Paddy Power and Ryanair are noted for their edgy advertising strategies.
Hostelworld chief executive Feargal Mooney told the Sunday Independent that the ad was designed to "highlight the experience of a hostel".
"The key message coming across there is you've got a bunch of backpackers staying in a hostel, all from different parts of the world, and engaging with each other and being comfortable in each other's presence, so much so that they're prepared to go skinny dipping before they know each other's names.
"People specifically go to hostels to engage in that social interaction experience, meeting other international travellers and engaging with people in a way that you mightn't necessarily be able to do in other accommodation types," Mooney said.
"Clearly, if you look at Paddy Power and Ryanair, they've done great jobs on the brand marketing side of things and that'll certainly feed into it. The agency that we worked with on that campaign... is an agency that Paddy Power has also used a few times."
"One of the things that we're focused on is increasing the overall awareness of both the hostel product and experience and the Hostelworld brand.
"Historically, in terms our marketing investment, we've focused on search-engine marketing, we haven't really invested in brand building to any extent."
The company was valued at €245m on Wednesday's listing. It was bought in 2009 by private equity firm Hellmann & Friedman for a reported €202.5m.
On IPO, the shares were priced at 185p; by Friday afternoon, they were trading above 200p.

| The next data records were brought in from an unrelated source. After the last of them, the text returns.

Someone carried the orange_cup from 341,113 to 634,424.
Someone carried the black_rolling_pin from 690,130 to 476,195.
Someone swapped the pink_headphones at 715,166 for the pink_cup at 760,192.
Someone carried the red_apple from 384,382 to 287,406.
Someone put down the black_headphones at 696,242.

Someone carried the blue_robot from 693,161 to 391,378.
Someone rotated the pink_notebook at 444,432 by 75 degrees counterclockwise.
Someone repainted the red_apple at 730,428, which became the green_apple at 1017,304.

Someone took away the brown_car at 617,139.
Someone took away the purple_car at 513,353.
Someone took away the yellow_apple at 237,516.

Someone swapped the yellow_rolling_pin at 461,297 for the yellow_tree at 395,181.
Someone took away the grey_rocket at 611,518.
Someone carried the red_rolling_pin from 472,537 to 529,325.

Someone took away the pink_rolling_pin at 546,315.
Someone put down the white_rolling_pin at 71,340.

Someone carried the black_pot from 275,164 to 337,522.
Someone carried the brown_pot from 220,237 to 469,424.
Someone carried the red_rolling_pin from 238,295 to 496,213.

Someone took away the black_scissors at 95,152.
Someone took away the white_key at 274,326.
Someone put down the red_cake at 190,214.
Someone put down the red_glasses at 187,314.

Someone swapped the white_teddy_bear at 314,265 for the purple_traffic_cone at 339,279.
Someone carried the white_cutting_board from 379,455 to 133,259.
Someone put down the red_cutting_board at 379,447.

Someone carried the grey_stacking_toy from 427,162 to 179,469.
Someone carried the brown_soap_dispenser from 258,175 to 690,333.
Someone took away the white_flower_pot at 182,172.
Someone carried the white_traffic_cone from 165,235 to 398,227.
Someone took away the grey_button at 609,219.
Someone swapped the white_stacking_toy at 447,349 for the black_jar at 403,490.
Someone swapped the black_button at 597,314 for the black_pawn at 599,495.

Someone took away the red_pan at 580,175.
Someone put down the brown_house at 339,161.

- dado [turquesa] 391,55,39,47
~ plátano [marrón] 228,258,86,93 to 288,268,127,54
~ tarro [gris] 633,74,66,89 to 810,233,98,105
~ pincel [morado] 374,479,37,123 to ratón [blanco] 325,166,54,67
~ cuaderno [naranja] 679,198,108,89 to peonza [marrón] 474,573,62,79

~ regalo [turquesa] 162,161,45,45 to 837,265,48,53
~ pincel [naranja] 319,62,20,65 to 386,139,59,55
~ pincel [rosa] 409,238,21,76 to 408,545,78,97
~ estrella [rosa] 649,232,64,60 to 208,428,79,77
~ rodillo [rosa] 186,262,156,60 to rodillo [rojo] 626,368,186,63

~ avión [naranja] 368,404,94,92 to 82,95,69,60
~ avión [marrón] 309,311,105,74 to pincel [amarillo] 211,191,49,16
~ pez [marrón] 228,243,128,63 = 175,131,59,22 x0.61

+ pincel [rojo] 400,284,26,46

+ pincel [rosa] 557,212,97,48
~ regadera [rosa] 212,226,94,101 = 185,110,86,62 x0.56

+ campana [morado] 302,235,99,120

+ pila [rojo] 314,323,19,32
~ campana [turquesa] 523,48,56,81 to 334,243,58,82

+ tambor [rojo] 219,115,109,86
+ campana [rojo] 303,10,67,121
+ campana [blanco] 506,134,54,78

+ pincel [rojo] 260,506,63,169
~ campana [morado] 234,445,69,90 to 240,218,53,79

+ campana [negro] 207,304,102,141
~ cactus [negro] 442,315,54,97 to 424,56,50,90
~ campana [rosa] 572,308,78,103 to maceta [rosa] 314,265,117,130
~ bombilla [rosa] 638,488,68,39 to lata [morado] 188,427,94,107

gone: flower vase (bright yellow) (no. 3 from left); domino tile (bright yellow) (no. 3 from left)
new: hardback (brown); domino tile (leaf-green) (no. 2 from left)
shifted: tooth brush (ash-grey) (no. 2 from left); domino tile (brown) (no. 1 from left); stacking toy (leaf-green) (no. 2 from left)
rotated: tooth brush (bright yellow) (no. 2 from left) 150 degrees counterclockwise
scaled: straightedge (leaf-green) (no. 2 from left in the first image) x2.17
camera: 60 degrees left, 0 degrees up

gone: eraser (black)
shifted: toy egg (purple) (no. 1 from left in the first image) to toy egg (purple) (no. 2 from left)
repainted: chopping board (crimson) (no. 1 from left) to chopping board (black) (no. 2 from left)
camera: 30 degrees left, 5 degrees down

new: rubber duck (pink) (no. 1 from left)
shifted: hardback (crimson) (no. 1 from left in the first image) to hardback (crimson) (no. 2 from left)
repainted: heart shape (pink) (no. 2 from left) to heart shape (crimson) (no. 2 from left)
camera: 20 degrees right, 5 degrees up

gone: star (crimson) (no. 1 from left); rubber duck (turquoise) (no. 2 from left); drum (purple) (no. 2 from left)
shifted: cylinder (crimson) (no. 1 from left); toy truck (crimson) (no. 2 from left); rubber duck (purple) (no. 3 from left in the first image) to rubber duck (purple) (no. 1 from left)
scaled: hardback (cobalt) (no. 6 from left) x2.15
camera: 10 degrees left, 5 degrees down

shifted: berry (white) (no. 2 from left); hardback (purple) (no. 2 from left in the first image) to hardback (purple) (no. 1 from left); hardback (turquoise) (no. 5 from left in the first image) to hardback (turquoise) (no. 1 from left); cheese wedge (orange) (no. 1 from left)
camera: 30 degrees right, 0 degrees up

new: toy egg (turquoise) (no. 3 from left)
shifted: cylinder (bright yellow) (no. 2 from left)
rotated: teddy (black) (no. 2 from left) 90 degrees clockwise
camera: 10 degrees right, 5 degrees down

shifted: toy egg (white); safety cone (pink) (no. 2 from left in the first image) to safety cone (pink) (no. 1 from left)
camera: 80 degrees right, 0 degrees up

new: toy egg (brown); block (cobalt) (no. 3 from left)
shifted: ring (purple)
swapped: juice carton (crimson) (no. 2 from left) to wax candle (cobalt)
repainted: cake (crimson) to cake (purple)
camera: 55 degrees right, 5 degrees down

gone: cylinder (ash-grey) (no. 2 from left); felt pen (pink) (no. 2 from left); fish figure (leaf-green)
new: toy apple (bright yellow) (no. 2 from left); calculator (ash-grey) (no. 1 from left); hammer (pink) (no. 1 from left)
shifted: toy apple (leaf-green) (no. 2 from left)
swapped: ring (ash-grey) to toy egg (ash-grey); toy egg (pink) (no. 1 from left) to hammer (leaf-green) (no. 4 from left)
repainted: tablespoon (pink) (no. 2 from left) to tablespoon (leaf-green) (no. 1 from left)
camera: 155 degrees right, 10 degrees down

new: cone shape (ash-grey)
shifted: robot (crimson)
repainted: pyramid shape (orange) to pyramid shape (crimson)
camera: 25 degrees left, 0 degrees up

Mooney would not reveal the price paid for the business in 2009 but said the €245m valuation didn't take account of "significant cash that has gone out to shareholders in the in the meantime". The business is aiming to return 70-80pc of adjusted profit after tax to shareholders going forward. It had adjusted earnings before interest, tax, depreciation and amortisation (EBITDA) of almost €27m last year.
The company also wrote €50.7m off its €62.7m acquisition of its rival Hostelbookers, according to the IPO prospectus. Mooney said that was an "accounting charge within that particular legal entity" and that the rationale for acquiring the business was to consolidate the company's position in the sector.